Student security warning after rape

Trevor Shiels
Trevor Shiels
The rape of a student while she slept in her North Dunedin flat should make students reassess their "open and relaxed" way of living, warns a Dunedin District Court judge.

Judge Stephen O'Driscoll yesterday sentenced Matthew Guy MacLaurin (26) to seven and a-half years in prison for the rape in July 2009.

• 7 years' jail for rape

At the sentencing, Judge O'Driscoll urged students living in the North Dunedin student area to take care of their security and themselves.

There were people who targeted the open and relaxed environment of the student quarter, he said.
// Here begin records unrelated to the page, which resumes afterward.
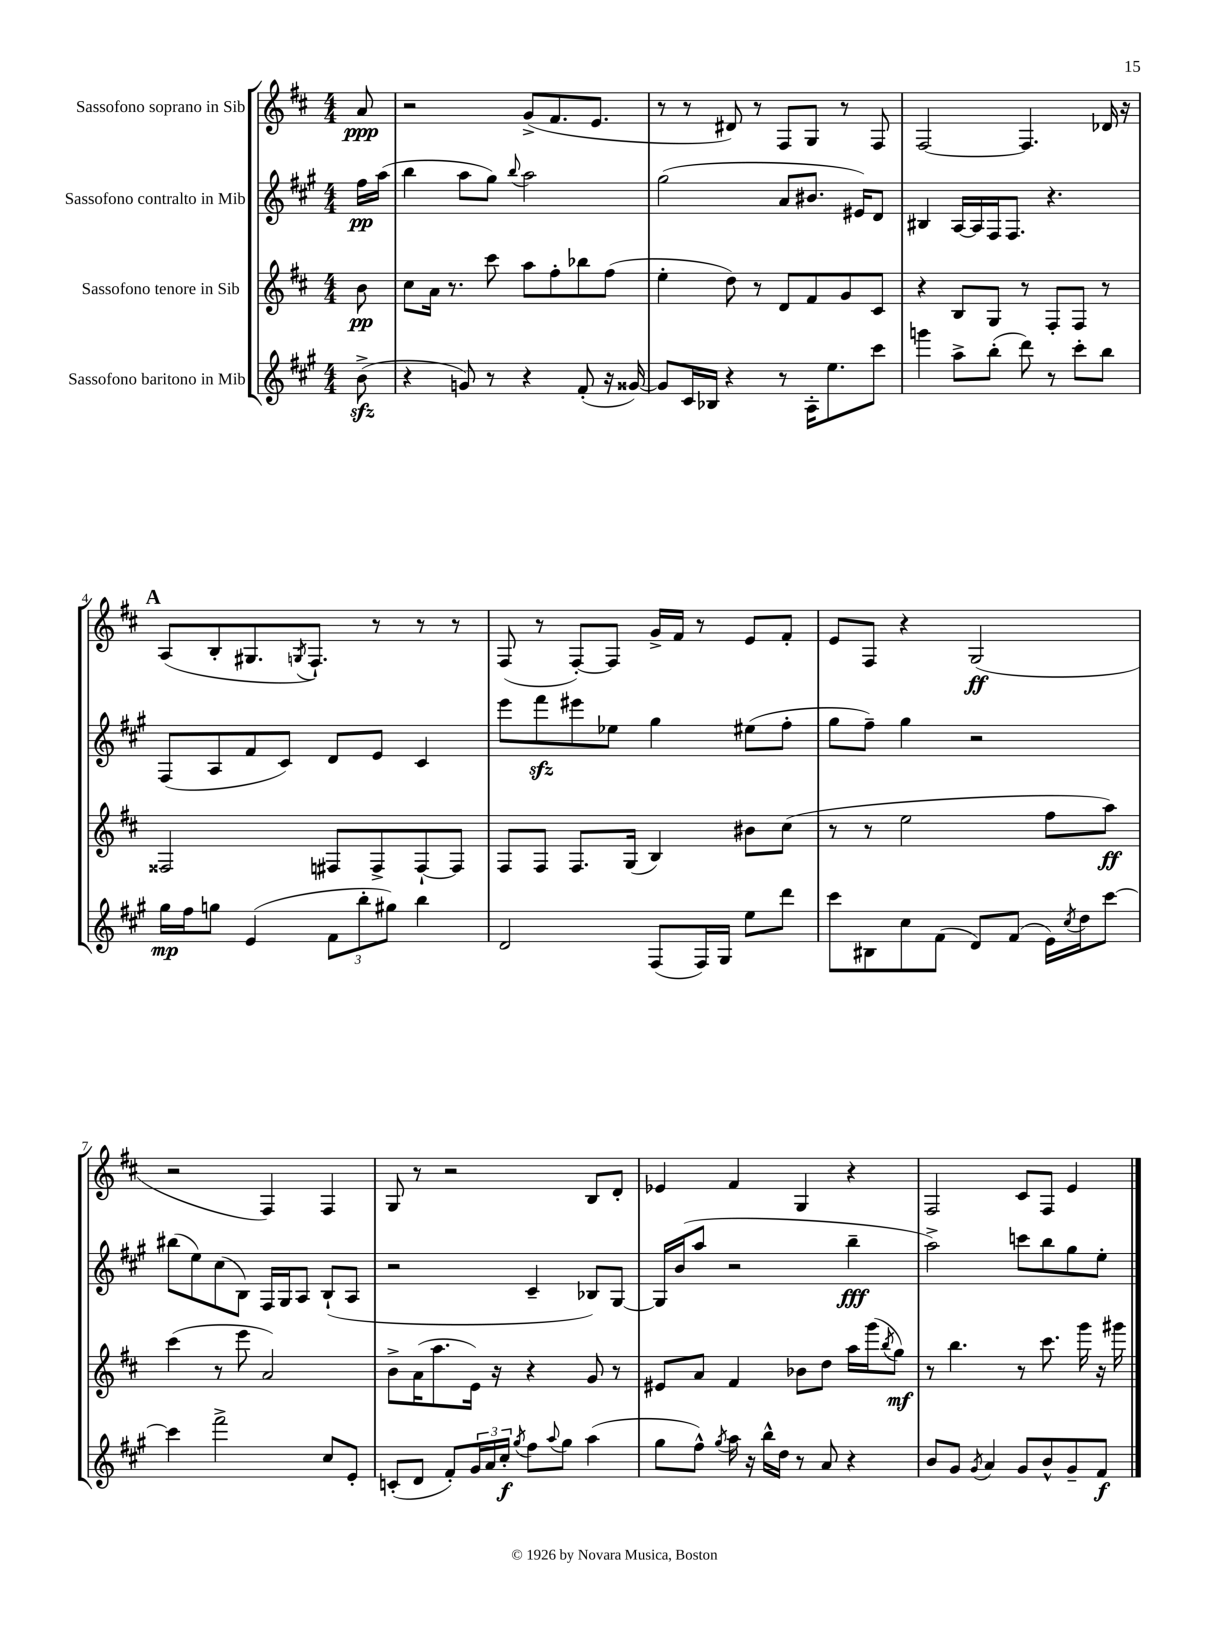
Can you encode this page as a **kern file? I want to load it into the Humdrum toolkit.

**kern	**dynam	**kern	**dynam	**kern	**dynam	**kern	**dynam
*part4	*part4	*part3	*part3	*part2	*part2	*part1	*part1
*staff4	*staff4	*staff3	*staff3	*staff2	*staff2	*staff1	*staff1
*I"Sassofono baritono in Mib	*	*I"Sassofono tenore in Sib	*	*I"Sassofono contralto in Mib	*	*I"Sassofono soprano in Sib	*
*clefG2	*	*clefG2	*	*clefG2	*	*clefG2	*
*k[f#c#g#]	*	*k[f#c#]	*	*k[f#c#g#]	*	*k[f#c#]	*
*M4/4	*	*M4/4	*	*M4/4	*	*M4/4	*
=	=	=	=	=	=	=	=
(8bzz^\	.	8b\	pp	16ff#\LL	pp	8a/	ppp
.	.	.	.	(16aa\JJ	.	.	.
=1	=1	=1	=1	=1	=1	=1	=1
4r	.	8cc#\L	.	4bb\	.	2r	.
.	.	16a\Jk	.	.	.	.	.
.	.	8.r	.	.	.	.	.
8gn/)	.	.	.	8aa\L	.	.	.
8r	.	8ccc#\	.	8gg#\J)	.	.	.
.	.	.	.	8qqbb/	.	.	.
4r	.	8aa\L	.	2aa\	.	(8g^/L	.
.	.	8ff#'\	.	.	.	8.f#/	.
(8f#'/	.	8bb-X\	.	.	.	.	.
.	.	.	.	.	.	8.e/J	.
16r	.	(8ff#\J	.	.	.	.	.
[16g##X/)	.	.	.	.	.	.	.
=2	=2	=2	=2	=2	=2	=2	=2
8g##/L]	.	4ee'\	.	(2gg#\	.	8r	.
16c#/L	.	.	.	.	.	8r	.
16B-X/JJ	.	.	.	.	.	.	.
4r	.	8dd\)	.	.	.	8d#X/)	.
.	.	8r	.	.	.	8r	.
8r	.	8d/L	.	8a/L	.	8F#/L	.
16A'\KL	.	8f#/	.	8.b#X/J	.	8G/J	.
8.ee\	.	.	.	.	.	.	.
.	.	8g/	.	.	.	8r	.
.	.	.	.	16e#X/KL)	.	.	.
8ccc#\J	.	8c#/J	.	8d/J	.	8F#/	.
=3	=3	=3	=3	=3	=3	=3	=3
4gggn\	.	4r	.	4B#X/	.	[2F#/	.
8aa^\L	.	8B/L	.	[16A/LL	.	.	.
.	.	.	.	16A/]	.	.	.
(8bb'\J	.	8G/J	.	16F#/J	.	.	.
.	.	.	.	8.F#/J	.	.	.
8ddd\)	.	8r	.	.	.	4.F#/]	.
8r	.	8F#'/L	.	4.r	.	.	.
8ccc#'\L	.	8F#/J	.	.	.	.	.
8bb\J	.	8r	.	.	.	16d-X/	.
.	.	.	.	.	.	16r	.
!!LO:LB:g=z
!!LO:REH:place=s1:t=A
=4	=4	=4	=4	=4	=4	=4	=4
16gg#\LL	mp	2F##X/	.	(8F#/L	.	(8A/L	.
16ff#\J	.	.	.	.	.	.	.
8ggn\J	.	.	.	8A/	.	8B'/	.
(4e/	.	.	.	8f#/	.	8.G#X/	.
.	.	.	.	8c#/J)	.	.	.
.	.	.	.	.	.	8qGn/	.
.	.	.	.	.	.	8.F#`/J)	.
12f#\L	.	8F#X/L	.	8d/L	.	.	.
12bb'\	.	.	.	.	.	.	.
.	.	8F#^/	.	8e/J	.	8r	.
12gg#X\J)	.	.	.	.	.	.	.
4bb\	.	[8F#`/	.	4c#/	.	8r	.
.	.	8F#/J]	.	.	.	8r	.
=5	=5	=5	=5	=5	=5	=5	=5
2d/	.	8F#/L	.	8eee\L	.	(8F#/	.
.	.	8F#/J	.	8fff#zz\	.	8r	.
.	.	8.F#/L	.	8eee#X\	.	[8F#'/L)	.
.	.	.	.	8ee-X\J	.	8F#/J]	.
.	.	(16G/Jk	.	.	.	.	.
(8F#/L	.	4B/)	.	4gg#\	.	16g^/LL	.
.	.	.	.	.	.	16f#/JJ	.
16F#/L)	.	.	.	.	.	8r	.
16G#/JJ	.	.	.	.	.	.	.
8ee\L	.	8b#X\L	.	(8ee#X\L	.	8e/L	.
8ddd\J	.	(8cc#\J	.	8ff#'\J	.	8f#'/J	.
=6	=6	=6	=6	=6	=6	=6	=6
8ccc#\L	.	8r	.	8gg#\L	.	8e/L	.
8B#X\	.	8r	.	8ff#~\J)	.	8F#/J	.
8cc#\	.	2ee\	.	4gg#\	.	4r	.
(8f#\J	.	.	.	.	.	.	.
8d/L)	.	.	.	2r	.	(2G/	ff
(8f#/J	.	.	.	.	.	.	.
16e\LL)	.	8ff#\L	.	.	.	.	.
8qcc#/	.	.	.	.	.	.	.
16dd\J	.	.	.	.	.	.	.
[8ccc#\J	.	8aa\J)	ff	.	.	.	.
!!LO:LB:g=z
=7	=7	=7	=7	=7	=7	=7	=7
4ccc#\]	.	(4ccc#\	.	(8bb#X\L	.	2r	.
.	.	.	.	8ee\)	.	.	.
2fff#^\	.	8r	.	(8cc#\	.	.	.
.	.	8eee\	.	8B\J)	.	.	.
.	.	2a/)	.	16F#/LL	.	4F#/)	.
.	.	.	.	16G#/J	.	.	.
.	.	.	.	8A/J	.	.	.
8cc#/L	.	.	.	(8B`/L	.	4F#/	.
8e'/J	.	.	.	8A/J	.	.	.
=8	=8	=8	=8	=8	=8	=8	=8
(8cn'/L	.	8b^\L	.	2r	.	8G/	.
8d/J	.	(16a\K	.	.	.	8r	.
.	.	8.aa\	.	.	.	.	.
8f#'/L)	.	.	.	.	.	2r	.
24g#/L	.	16e\Jk)	.	.	.	.	.
24a/	.	.	.	.	.	.	.
.	.	16r	.	.	.	.	.
24cc#'/JJ	f	.	.	.	.	.	.
8qgg#/	.	.	.	.	.	.	.
8ff#\L	.	4r	.	4c#~/	.	.	.
8qqaa/	.	.	.	.	.	.	.
8gg#\J	.	.	.	.	.	.	.
(4aa\	.	8g/	.	8B-X/L)	.	8B/L	.
.	.	8r	.	[8G#/J	.	8d'/J	.
=9	=9	=9	=9	=9	=9	=9	=9
8gg#\L	.	8e#X/L	.	16G#/LL]	.	4e-X/	.
.	.	.	.	(16b/J	.	.	.
8ff#^^\J)	.	8a/J	.	8aa/J	.	.	.
8qgg#/	.	.	.	.	.	.	.
16aa\	.	4f#/	.	2r	.	4f#/	.
16r	.	.	.	.	.	.	.
16bb^^\LL	.	.	.	.	.	.	.
16dd\JJ	.	.	.	.	.	.	.
8r	.	8b-X\L	.	.	.	4G/	.
8a/	.	8dd\J	.	.	.	.	.
4r	.	16aa\LL	.	4bb~\	fff	4r	.
.	.	(16ggg\J	.	.	.	.	.
.	.	8qbb/	.	.	.	.	.
.	.	8gg\J)	mf	.	.	.	.
=10	=10	=10	=10	=10	=10	=10	=10
8b/L	.	8r	.	2aa^\)	.	2F#/	.
8g#/J	.	4.bb\	.	.	.	.	.
8qg#/	.	.	.	.	.	.	.
4a/	.	.	.	.	.	.	.
8g#/L	.	8r	.	8cccn\L	.	8c#/L	.
8b^^/	.	8.ccc#\	.	8bb\	.	8F#/J	.
8g#~/	.	.	.	8gg#\	.	4e/	.
.	.	16ggg\	.	.	.	.	.
8f#/J	f	16r	.	8ee'\J	.	.	.
.	.	16ggg#X\	.	.	.	.	.
==	==	==	==	==	==	==	==
*-	*-	*-	*-	*-	*-	*-	*-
MacLaurin, after drinking at a North Dunedin tavern, entered several student flats uninterrupted, burgling them, sometimes walking straight into bedrooms, and sometimes striking up conversations with the occupants.

"I suspect he was able to do so because of the relaxed and open environment," the judge said, before expressing the hope students in the area would "learn from this experience".

Dunedin police welcomed the comments, saying they had tried for years to impress upon students the importance of security.

Improving security was as simple as locking doors and closing windows, Inspector Alastair Dickie said.

There was "quite a large montage of criminals" who moved around and targeted the student quarter. Unlocked student flats were "basically drop-in centres" for them.

He did not know what it would take to get the message through.

"We've tried all sorts of initiatives, but if [students] aren't prepared to heed the warnings and become security conscious, we are just banging our heads against a wall."

Otago University Students' Association president Harriet Geoghegan said the open and relaxed atmosphere in North Dunedin was something many students enjoyed.

"It is a real shame and awful that someone could take advantage of it like that."

There had always been security issues in Dunedin student flats with people constantly coming and going, but she also urged landlords to respond more quickly to requests for flat improvements.

"I remember once we went two weeks without a front door - we put a bookcase over it - while the landlord tried to find a cheaper door."

She would be heeding Judge O'Driscoll's warning.

"This is a really awful wake-up call for us all."

University of Otago student services director David Richardson said the student area was a safe place to live most of the time, but the incident was a timely reminder that unlocked or unsecured student flats could prove easy targets for determined criminals.